When I think of great mission presidents I think of guys like R. Bay Hutchings, B.H. Roberts, Melvin J. Ballard, M. Russell Ballard, LeGrand Richards, Thomas S. Monson, all men who engaged members in the missionary process. Some mission presidents are doing a great job engaging members. I have seen on the web a few places like Nicaragua or the Africa or the West Indies where mission presidents have closer interaction and the results are exceptional. In a place like the West Indies there is something to be said for geographic size. In a developing place like Romania or Africa mission presidents operate on a different plain having more ecclesiastical power so they have to know people. One of these days I am going to have a good working relationship with the mission president over my ward in the United States and maybe I will give him and his missionaries regular referrals. For now I am only engaged with missionaries every few months who come over for dinner. Some ask for referrals and some don't.

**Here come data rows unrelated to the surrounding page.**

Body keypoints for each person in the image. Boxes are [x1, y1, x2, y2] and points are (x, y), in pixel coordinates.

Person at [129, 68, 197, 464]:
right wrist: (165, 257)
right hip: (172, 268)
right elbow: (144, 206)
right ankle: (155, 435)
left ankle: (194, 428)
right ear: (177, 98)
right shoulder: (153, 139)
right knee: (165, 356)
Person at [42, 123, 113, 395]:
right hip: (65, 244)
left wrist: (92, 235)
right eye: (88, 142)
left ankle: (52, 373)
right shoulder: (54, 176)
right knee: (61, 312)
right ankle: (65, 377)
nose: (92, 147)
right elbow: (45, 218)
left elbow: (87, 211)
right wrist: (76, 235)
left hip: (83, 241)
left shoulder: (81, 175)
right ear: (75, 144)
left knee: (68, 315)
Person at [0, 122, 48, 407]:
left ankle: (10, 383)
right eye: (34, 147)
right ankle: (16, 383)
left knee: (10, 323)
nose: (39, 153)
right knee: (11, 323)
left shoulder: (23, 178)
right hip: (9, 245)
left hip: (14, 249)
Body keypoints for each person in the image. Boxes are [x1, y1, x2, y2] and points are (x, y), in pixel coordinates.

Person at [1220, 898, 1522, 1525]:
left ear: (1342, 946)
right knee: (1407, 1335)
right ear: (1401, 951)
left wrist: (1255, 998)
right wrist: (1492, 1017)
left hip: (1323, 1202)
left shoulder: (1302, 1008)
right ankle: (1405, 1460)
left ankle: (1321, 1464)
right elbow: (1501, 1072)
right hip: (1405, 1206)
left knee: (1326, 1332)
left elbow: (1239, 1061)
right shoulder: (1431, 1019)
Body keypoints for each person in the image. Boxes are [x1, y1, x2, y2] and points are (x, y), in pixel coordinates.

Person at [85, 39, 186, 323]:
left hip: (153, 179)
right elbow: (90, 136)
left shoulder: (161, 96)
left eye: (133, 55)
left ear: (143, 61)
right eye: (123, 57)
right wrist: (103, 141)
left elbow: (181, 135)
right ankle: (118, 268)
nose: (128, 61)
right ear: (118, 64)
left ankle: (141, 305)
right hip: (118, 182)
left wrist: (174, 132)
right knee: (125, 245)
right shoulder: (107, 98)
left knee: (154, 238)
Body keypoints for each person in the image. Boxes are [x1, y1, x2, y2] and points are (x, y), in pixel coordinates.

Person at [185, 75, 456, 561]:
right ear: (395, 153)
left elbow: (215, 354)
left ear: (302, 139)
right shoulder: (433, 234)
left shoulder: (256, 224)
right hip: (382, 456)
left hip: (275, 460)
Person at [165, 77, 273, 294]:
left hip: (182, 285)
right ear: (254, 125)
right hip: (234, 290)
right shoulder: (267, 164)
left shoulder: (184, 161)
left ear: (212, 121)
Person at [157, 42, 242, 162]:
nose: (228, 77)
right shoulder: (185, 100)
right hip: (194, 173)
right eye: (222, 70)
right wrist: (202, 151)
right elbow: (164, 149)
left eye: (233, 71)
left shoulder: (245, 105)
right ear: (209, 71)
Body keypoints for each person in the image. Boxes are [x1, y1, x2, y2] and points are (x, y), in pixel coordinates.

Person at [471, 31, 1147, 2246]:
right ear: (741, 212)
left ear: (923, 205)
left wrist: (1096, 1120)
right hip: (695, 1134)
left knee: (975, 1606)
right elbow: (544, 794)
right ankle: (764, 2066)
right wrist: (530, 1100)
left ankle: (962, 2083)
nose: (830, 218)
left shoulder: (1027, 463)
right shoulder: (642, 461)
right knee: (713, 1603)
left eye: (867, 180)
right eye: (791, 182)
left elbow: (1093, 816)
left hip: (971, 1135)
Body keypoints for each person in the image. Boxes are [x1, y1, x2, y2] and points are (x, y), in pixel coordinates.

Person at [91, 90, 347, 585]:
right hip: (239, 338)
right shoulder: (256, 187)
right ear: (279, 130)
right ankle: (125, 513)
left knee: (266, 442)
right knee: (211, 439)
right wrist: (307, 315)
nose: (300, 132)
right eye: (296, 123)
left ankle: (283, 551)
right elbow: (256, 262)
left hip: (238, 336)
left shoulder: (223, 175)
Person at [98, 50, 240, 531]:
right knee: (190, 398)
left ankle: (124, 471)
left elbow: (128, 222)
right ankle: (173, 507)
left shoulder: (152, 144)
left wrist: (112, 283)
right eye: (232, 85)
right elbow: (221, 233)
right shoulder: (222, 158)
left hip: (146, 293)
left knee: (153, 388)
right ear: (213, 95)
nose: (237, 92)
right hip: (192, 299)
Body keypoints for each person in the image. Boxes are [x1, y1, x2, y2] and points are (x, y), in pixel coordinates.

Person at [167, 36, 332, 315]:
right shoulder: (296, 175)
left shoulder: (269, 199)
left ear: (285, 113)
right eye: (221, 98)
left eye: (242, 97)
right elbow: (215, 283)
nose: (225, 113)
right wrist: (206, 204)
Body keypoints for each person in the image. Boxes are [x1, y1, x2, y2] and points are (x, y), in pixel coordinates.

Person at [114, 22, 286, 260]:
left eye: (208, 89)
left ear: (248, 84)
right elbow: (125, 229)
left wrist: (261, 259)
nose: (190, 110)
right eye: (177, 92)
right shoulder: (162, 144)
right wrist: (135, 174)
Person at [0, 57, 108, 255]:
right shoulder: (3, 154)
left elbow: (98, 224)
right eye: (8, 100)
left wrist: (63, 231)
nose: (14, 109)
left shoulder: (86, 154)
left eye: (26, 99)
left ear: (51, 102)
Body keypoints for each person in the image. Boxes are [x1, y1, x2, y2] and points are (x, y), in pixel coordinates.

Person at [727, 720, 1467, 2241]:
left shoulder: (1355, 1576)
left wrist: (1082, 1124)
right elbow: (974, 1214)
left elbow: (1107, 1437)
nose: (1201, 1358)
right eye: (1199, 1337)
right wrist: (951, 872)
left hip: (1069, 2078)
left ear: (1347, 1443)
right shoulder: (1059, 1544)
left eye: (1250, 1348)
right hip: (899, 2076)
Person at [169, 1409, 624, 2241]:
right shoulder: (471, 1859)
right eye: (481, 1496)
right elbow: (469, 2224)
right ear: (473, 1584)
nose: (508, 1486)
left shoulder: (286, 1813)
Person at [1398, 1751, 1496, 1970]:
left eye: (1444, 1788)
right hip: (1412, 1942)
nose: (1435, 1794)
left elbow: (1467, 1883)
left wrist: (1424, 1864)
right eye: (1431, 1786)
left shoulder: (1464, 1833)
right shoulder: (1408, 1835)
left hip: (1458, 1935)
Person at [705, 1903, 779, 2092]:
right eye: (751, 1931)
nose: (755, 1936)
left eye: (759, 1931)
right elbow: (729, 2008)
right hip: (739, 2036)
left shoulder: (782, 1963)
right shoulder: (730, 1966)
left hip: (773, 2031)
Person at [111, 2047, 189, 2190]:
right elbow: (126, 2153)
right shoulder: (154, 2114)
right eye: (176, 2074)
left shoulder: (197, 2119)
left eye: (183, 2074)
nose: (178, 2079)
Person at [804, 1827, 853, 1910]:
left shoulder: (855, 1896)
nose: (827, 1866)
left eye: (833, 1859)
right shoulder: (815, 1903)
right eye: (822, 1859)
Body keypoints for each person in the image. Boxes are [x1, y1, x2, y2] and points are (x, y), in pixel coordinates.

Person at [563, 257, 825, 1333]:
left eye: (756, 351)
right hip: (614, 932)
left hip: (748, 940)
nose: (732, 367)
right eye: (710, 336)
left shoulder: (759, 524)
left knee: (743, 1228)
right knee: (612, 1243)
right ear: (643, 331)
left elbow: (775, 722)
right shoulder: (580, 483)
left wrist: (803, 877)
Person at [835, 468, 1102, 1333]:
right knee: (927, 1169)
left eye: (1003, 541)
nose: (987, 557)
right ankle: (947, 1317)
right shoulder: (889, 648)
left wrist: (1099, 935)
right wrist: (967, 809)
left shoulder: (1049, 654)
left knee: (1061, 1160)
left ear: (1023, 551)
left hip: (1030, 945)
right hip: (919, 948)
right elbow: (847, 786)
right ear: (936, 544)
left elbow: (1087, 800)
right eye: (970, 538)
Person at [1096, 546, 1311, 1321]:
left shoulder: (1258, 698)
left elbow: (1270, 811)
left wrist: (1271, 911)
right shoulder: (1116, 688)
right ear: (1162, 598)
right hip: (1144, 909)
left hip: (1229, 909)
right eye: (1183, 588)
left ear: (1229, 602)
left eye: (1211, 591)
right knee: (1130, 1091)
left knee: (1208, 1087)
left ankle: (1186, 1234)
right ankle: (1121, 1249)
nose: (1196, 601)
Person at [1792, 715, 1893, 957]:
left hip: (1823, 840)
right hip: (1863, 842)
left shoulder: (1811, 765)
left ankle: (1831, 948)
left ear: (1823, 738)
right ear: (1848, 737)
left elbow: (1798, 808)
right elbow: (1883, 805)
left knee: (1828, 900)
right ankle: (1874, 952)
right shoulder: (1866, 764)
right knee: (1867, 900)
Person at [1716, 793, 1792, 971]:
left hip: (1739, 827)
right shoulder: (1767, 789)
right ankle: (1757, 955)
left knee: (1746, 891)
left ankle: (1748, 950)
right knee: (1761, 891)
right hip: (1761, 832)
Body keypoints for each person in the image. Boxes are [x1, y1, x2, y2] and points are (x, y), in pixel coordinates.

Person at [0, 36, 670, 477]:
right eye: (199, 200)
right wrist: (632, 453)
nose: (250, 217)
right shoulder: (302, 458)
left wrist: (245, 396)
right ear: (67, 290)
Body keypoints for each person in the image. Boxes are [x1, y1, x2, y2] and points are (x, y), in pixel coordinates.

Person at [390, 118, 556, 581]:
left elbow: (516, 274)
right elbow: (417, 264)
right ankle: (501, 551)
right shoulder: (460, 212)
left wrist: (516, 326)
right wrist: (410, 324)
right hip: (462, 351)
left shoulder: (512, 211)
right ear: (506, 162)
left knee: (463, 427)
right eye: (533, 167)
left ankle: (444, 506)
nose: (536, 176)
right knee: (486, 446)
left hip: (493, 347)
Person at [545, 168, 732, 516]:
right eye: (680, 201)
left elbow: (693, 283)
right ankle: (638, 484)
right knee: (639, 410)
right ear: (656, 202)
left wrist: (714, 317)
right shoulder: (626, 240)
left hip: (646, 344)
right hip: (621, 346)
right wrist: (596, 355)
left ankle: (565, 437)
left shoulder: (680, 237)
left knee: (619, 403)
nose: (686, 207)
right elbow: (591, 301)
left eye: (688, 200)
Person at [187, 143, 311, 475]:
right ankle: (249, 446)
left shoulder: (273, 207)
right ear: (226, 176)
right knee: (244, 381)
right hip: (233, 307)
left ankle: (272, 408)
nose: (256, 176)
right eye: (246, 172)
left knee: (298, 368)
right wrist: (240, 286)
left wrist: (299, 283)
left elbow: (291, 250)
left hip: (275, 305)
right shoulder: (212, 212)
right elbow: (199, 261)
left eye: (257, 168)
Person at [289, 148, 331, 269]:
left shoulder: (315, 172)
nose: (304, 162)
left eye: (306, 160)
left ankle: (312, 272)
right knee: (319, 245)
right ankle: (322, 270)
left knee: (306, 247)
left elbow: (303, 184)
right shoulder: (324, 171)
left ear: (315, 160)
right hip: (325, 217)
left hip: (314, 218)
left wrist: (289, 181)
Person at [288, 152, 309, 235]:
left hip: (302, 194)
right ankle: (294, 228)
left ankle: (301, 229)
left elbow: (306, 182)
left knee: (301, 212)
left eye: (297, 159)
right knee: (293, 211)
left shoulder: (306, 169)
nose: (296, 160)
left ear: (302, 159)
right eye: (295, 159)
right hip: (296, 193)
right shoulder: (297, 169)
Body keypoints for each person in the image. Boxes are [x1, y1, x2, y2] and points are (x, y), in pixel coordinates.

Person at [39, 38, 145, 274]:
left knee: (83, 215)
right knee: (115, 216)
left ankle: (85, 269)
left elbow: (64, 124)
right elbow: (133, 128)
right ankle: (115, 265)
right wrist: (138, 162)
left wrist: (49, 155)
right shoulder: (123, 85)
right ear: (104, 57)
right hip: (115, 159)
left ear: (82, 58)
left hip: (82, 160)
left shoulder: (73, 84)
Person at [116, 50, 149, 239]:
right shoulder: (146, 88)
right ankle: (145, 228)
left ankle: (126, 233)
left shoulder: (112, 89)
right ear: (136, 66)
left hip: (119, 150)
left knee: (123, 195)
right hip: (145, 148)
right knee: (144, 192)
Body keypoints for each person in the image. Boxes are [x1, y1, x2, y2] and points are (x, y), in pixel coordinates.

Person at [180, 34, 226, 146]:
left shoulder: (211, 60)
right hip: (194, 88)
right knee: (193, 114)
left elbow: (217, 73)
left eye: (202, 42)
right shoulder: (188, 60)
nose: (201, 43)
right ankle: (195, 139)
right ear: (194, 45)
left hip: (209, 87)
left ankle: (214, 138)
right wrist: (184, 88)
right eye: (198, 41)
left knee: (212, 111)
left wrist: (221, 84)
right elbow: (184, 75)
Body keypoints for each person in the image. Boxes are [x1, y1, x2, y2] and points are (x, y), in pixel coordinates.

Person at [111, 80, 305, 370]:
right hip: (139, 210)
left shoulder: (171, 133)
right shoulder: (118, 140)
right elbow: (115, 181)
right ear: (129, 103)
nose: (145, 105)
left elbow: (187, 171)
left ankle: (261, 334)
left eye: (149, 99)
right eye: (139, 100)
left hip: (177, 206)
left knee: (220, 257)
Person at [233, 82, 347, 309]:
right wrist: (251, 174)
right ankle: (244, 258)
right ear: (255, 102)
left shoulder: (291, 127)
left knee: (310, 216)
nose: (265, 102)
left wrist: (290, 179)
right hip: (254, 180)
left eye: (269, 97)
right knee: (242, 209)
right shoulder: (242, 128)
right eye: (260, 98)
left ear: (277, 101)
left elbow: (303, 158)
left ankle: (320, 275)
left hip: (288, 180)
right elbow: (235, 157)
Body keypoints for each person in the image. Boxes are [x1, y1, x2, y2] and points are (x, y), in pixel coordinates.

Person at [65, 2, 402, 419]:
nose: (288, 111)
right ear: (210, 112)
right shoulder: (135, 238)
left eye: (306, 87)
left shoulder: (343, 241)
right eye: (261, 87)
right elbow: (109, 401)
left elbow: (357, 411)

I agree with Elder Jones that those mission presidents who have a relationship with local leaders and members have better results. I feel that when a mission president only speaks he is planting random seeds that might sprout results. More would fall on fertile ground if he had any feedback and contact with more individual members. I don't want to be critical here since I know they are busy men so my experience might be different than the majority.

I am attaching a brief questionnaire to the end of my post since any results are better than a guess.

1 comment:

Raymond Teodo a.k.a. was_bedeutet_jemanden said...

Hi, Dr. B! Just finished your survey now. Although (I know I shouldn't really have to justify this to anyone) I give the missionaries referrals, not because someone told me to, but because I give then once I feel my non-member friend is ready to hear and accept the Gospel.....

.....It is true, how some mission presidents are really open and somee are not. I can see this with the current mission president serving in our mission. Then again, I think this man and his wife are generally shy people. At least that is the impression I got when I saw them for the second time in the goodness knows how many months they've been here for. Still, it would be nice if they could at least try to continue a conversation once you've approached them and started one with them. I must admit though, it did annoy me at first whenever I tried to start a conversation with him at least, and I only got short, one sentence answers. His reaction was way different to my mission president, who always went out of his way to greet the members and establish a relationship with them. I totally agree with you that mission presidents should (when possible) take a more active role in befriending the members.